Love can be hard. I think that statement is pretty simple yet even in its simplicity, it is complex. I have learned to love myself. Let me say that I did not just wake up loving myself. It wasn’t a sudden realization or destination where I arrived happily excited about the journey. I learned that I needed to love myself from some of the mistakes that I made. I took time to look at the reasons why I had gotten myself into the predicaments that I did or why I responded the way that I did when faced with certain decisions. I did it because I did not love myself, and it was not just a 20-year old young girl phase that I went through. I was in my 30’s NOT LOVING MYSELF- thinking that I was not worthy of loving myself. Reread that. What kind of damage did I do while I played the tape that said that I didn’t even deserve my own love in my head? I caused some turmoil in my life! Why? Because I could only love others to the extent that I loved myself, and since I did not love myself, I could not love others in the way that true love commands.

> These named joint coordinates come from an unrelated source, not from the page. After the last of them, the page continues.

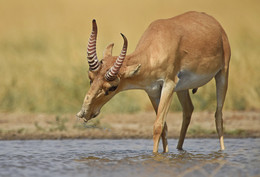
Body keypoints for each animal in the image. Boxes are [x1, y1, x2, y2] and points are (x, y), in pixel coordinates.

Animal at [76, 11, 231, 152]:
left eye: (112, 87)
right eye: (90, 78)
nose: (84, 113)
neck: (155, 49)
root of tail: (215, 23)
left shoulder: (169, 85)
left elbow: (158, 126)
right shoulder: (152, 91)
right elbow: (164, 127)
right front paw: (164, 153)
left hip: (222, 74)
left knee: (218, 115)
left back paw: (222, 150)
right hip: (182, 88)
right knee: (188, 110)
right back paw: (179, 149)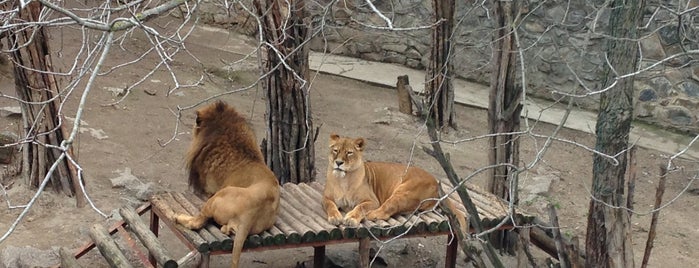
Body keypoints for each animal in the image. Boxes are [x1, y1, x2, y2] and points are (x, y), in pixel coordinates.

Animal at [322, 133, 464, 231]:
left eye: (349, 153)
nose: (338, 162)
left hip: (403, 192)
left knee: (386, 210)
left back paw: (370, 215)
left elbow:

The world is full of people who don’t see self-love as a necessary balm to heal ourselves and then be able to extend that healing to others. We live in a world where we are trying to love others, and we are not FIRST loving ourselves, and that is backwards. Check out Mark 12:31 and see for yourself. When I can love ME better, I can love YOU better. We’ve been taught religiously to love others, Love Others, LOVE OTHERS!!! But how- when we do not love the one we see every time we look in the mirror? IMPOSSIBLE. So we live in a world that has seen a rise in every crime that stems from a lack of the right kind of self-love– from human trafficking and racism and sexism to divorce, domestic abuse and abandonment- because we have been taught the love principle in the wrong way, so we live it in the wrong way, and it appears- to even the smartest of us- that love does not work, but it does. God is love, and His love is unfailing, resolute, strong and redeeming. I have seen it in action in my life and in my heart, and it keeps me stubbornly convinced, even when life hurts, that LOVE WORKS.

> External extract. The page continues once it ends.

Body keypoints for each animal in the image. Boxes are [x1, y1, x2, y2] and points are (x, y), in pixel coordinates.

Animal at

Did I tell you that writing this every Sunday is just as much a gift to myself as I hope it is a gift to you? With as many words as there are that can formulate a thought, I still have not found the right ones to express how much writing means to me. It soothes me. It cleanses and moves me. It leads me and uplifts me. It purges me and clarifies my way. It shelters and protects me and at times redirects me…to a better me. That is my ultimate goal- to be able to give the best version of me to others. It sounds simple I know. I think that I like the simplicity of it.
I have only shared a fraction of what life has taught me here tonight, and writing this brought me one step closer to being that better version of me that I get to work towards every day. I hope that it brought you one step closer to a better YOU too.